● Extrait à lire
============================================================

Dans l'affaire WikiLeaks, il lui semble que deux camps s'affrontent: d'un côté, ceux qui veulent mettre Internet en coupe règlée afin de rester au pouvoir, par la censure administrative ou privatisée. De l'autre, l'ensemble des citoyens du Monde prêts à assumer des sociétés en réseau dans lesquelles le partage de la connaissance, la liberté d'expression et la transparence accrues permises par Internet doivent être protégés et renforcés à tout prix.
Pour Zimmerman, au-delà de l'affaire elle-même, c'est la réaction à WikiLeaks qu'il convient d'analyser, car elle est, selon lui, révélatrice d'enjeux fondamentaux pour le futur de nos sociétés en réseau.
Ainsi, Joe Lieberman, président de la commission de la sécurité intérieure et des affaires gouvernementales du Sénat américain, a directement fait pression sur les entreprises américaines fournissant leur service à Wikileaks, afin qu'elles en bloquent l'utilisation. Amazon, EveryDNS, Paypal se sont les uns après les autres exécutés, sans qu'aucune décision de justice ne vienne les y contraindre.
En France, le secrétaire d'État à l'économie numérique, Eric Besson, a déclaré son souhait que WikiLeaks «ne soit plus hébergé en France», estimant que la France «ne peut héberger les sites Internet qualifiés de criminels et rejetés par d'autres États en raison des atteintes qu'ils portent à leurs droits fondamentaux». Cette initiative vise clairement à faire pression sur un nouvel hébergeur localisé en France, en se passant de toute saisine du juge judiciaire, seul capable de déterminer le caractère litigieux ou non des contenus mis en ligne par WikiLeaks. Eric Besson a estimé simplement que les opérateurs doivent être «placés devant leurs responsabilités».
Au nom d'une raison d'État aux contours flous, les gouvernements américain et français tentent donc de se livrer à une forme de censure politique d'Internet. Elle a cela de remarquable qu'elle passe par des pressions (politiques, juridiques et économiques) pesant sur des acteurs privés se retrouvent acculés au «choix rationnel» de la censure.

============================================================

● Exercices
a) Selon l'extrait sur l'affaire WikiLeaks, quelles entreprises ont cessé, l'une après l'autre, de fournir leur service à WikiLeaks ?
b) Prolongez l'extrait sur l'affaire WikiLeaks en rédigeant la suite qui vient après sa dernière phrase.

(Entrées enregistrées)
============================================================

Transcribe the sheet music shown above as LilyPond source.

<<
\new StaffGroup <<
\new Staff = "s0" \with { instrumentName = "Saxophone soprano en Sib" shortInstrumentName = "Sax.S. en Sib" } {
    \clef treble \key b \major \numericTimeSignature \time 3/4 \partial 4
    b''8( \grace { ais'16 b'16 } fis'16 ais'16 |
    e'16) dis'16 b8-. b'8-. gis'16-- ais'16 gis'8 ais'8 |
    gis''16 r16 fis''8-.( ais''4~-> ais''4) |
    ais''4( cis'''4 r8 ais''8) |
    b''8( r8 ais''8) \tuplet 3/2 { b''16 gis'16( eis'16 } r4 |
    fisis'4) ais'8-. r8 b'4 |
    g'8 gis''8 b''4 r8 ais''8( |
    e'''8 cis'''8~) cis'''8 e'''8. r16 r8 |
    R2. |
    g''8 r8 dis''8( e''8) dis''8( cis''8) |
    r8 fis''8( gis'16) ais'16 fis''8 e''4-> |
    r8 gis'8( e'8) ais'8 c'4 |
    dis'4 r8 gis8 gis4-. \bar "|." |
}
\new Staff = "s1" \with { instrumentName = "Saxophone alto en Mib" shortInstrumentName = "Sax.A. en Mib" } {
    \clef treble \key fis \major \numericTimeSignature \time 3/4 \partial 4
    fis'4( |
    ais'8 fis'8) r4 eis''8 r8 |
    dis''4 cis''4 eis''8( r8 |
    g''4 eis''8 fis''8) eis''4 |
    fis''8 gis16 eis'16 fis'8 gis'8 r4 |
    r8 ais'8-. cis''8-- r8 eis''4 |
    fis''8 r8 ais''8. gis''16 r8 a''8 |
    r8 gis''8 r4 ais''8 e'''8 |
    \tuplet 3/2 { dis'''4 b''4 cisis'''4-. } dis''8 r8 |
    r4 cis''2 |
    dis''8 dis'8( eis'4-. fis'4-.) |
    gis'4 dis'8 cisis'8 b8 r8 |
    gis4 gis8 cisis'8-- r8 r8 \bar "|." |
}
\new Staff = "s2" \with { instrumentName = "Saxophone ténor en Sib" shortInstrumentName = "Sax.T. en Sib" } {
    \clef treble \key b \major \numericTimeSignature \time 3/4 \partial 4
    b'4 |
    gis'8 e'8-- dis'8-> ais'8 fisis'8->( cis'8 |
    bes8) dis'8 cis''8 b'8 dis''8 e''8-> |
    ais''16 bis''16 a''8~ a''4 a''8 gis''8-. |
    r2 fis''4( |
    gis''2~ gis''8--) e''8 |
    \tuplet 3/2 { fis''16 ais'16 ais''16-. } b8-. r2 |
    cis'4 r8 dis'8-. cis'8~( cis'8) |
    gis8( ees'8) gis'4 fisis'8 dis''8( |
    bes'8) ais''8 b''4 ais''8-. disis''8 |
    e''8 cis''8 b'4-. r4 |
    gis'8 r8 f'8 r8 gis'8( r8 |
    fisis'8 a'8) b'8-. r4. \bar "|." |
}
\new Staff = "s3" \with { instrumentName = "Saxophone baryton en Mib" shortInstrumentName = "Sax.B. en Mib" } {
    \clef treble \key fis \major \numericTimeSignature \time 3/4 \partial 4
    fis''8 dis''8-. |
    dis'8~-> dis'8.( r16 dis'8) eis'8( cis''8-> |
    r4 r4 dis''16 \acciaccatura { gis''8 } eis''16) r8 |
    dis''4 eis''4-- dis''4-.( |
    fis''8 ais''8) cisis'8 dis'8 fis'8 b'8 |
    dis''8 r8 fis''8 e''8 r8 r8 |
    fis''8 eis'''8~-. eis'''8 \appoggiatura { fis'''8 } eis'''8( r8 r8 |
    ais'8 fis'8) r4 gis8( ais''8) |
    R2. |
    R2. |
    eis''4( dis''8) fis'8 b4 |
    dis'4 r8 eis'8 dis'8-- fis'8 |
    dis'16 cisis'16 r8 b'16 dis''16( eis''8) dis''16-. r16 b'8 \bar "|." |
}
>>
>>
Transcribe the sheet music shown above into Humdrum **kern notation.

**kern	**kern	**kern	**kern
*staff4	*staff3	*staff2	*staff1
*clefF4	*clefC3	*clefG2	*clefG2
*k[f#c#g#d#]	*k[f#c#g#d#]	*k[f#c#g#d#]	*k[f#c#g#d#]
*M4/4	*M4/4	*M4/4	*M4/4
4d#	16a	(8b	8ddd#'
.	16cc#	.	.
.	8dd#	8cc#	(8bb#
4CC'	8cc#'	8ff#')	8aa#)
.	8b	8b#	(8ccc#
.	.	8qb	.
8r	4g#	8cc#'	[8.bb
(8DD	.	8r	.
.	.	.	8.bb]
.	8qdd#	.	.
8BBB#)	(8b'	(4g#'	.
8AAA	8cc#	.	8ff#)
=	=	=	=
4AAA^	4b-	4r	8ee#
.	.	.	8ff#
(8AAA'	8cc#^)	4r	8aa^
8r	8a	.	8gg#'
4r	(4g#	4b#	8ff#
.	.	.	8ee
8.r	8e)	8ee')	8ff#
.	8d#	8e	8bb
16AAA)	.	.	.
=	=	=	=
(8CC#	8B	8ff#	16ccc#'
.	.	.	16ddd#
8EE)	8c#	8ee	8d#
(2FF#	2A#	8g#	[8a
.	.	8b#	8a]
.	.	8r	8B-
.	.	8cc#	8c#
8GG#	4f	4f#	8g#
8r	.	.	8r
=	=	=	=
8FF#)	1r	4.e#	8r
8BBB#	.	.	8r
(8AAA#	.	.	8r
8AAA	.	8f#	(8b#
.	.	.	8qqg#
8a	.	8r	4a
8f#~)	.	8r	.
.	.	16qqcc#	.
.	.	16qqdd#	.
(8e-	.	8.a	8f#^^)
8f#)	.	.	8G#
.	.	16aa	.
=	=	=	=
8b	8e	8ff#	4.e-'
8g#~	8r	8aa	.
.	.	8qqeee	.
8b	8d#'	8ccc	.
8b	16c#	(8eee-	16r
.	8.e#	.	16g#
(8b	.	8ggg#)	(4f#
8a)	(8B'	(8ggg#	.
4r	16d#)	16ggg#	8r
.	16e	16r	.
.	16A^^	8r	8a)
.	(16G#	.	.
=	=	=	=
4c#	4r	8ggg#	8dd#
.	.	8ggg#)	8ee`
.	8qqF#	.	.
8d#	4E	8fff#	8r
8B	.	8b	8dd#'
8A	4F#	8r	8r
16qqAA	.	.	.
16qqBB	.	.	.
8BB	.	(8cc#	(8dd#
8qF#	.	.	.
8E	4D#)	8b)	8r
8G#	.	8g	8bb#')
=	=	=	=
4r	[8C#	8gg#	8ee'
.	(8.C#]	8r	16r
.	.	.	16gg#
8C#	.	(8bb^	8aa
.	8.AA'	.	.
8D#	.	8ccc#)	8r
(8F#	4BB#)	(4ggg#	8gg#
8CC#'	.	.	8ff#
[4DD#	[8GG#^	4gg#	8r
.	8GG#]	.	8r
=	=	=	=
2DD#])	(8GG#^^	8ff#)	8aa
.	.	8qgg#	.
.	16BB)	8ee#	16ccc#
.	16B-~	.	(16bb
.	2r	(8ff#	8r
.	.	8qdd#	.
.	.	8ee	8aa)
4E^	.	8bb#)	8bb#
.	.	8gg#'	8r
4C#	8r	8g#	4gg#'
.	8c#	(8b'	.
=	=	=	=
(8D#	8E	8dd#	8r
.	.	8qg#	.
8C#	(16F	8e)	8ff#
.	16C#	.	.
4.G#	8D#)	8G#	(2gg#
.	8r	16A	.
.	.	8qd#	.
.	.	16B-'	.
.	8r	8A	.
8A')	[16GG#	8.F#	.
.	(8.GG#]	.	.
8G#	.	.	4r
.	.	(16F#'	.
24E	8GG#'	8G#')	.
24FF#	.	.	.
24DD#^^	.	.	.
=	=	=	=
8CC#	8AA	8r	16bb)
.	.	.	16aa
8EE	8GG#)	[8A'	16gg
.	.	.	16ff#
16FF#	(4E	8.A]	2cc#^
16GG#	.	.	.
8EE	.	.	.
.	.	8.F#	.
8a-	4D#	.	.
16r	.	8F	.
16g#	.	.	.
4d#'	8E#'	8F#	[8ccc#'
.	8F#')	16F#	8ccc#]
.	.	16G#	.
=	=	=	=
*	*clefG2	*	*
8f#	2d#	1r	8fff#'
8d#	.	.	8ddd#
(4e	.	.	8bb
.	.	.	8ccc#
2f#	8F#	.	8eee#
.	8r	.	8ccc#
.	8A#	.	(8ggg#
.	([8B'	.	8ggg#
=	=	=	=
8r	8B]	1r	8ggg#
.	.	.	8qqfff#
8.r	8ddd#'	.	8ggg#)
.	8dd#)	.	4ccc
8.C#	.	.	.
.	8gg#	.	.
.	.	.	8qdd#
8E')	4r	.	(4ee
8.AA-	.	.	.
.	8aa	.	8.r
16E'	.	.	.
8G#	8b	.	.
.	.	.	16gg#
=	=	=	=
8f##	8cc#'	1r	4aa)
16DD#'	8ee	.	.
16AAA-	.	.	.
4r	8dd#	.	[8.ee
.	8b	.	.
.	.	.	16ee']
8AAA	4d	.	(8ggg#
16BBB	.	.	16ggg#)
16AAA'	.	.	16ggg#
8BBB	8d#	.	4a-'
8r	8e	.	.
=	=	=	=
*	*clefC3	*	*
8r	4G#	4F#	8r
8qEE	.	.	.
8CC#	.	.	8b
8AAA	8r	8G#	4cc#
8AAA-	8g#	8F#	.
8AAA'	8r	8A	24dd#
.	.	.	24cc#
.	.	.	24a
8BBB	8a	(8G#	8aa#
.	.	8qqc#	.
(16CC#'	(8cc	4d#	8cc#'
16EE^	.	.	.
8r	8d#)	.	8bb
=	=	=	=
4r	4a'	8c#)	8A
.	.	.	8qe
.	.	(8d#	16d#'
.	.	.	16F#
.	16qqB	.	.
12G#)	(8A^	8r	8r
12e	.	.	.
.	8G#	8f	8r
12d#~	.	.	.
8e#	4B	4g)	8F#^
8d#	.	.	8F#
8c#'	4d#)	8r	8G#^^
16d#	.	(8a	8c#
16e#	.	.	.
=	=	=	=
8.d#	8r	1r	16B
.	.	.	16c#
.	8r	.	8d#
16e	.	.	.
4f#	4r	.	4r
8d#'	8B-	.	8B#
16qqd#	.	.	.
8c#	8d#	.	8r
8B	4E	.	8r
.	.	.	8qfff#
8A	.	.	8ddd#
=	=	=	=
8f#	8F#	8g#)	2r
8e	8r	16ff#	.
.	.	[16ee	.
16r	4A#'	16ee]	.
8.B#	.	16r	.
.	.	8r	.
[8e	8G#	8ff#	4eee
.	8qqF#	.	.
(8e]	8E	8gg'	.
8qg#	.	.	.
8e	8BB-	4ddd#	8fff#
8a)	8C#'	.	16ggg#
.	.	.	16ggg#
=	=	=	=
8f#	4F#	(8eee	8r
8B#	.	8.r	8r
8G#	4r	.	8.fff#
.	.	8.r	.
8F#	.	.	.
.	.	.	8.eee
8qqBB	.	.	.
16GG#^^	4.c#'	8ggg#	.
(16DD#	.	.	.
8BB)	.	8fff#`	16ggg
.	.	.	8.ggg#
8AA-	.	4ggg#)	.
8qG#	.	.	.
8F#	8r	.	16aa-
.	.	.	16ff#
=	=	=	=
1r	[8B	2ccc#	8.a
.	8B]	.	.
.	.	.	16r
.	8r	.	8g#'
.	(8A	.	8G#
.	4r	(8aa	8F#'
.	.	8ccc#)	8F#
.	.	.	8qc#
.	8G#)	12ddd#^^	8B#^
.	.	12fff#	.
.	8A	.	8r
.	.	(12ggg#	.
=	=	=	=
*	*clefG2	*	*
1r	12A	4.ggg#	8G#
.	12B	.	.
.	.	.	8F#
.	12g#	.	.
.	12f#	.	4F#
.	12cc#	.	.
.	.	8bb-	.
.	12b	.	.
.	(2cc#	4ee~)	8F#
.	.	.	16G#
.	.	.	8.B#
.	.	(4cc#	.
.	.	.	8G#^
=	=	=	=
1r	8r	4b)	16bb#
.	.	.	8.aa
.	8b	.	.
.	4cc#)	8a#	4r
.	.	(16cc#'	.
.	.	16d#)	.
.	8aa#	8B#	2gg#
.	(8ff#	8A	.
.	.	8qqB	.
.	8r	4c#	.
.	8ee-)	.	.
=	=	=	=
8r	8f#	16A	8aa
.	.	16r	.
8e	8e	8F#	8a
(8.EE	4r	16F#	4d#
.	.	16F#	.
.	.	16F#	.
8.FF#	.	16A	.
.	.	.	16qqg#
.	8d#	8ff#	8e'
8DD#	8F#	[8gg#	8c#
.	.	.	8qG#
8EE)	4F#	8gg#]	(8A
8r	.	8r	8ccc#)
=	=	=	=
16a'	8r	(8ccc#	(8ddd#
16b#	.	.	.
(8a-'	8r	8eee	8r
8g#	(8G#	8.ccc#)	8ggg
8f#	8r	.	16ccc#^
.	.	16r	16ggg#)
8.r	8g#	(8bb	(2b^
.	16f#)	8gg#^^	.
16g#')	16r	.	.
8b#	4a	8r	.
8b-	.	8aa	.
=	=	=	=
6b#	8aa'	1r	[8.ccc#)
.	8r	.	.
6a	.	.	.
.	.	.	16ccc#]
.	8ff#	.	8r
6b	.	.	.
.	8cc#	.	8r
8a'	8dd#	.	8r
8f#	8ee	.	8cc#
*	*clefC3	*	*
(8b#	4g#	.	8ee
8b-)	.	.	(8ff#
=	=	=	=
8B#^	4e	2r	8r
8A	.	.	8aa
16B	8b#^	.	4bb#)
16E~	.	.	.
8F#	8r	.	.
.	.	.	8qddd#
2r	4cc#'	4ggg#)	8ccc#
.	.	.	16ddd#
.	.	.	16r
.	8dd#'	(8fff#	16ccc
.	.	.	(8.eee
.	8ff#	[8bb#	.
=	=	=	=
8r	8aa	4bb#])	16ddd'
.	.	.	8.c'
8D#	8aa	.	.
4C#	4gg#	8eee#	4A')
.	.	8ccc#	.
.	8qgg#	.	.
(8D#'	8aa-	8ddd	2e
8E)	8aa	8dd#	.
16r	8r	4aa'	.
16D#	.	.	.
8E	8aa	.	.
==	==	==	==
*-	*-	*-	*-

============================================================

● Réponses attendues
a) Amazon, EveryDNS et Paypal.

b)
Plus largement, Zimmerman fait remarquer que des responsables politiques ou des entreprises puissantes ordonnent à des intermédiaires privés de faire la police sur le réseau, avec un impact évident sur la liberté d'expression et de communication. Cette forme parallèle de justice expéditive, contournant l'autorité judiciaire, est une négation flagrante de l'État de droit, alors même qu'Internet est aujourd'hui essentiel à l'exercice de la liberté d'expression.
Ceci étant dit, dans l'affaire WikiLeaks, les réactions des gouvernements, affolés par ce moyen de communication qui leur échappe, se sont heurtées à une levée de boucliers de citoyens qui se sont immédiatement organisés en ligne pour contourner la censure, en créant des centaines de sites "miroirs" qui sont et resteront accessibles. Zimmerman constate donc que des citoyens en réseau peuvent efficacement coopérer pour s'opposer aux dérives de gouvernements et d'entreprises qui, pour conserver leur pouvoir, tentent de contrôler Internet, et il convient désormais de prolonger cette dynamique afin de contrer toutes les velléités, étatiques ou privées, d'entamer la liberté d'expression en ligne. C'est, pour lui, le futur de nos démocraties qui est en jeu.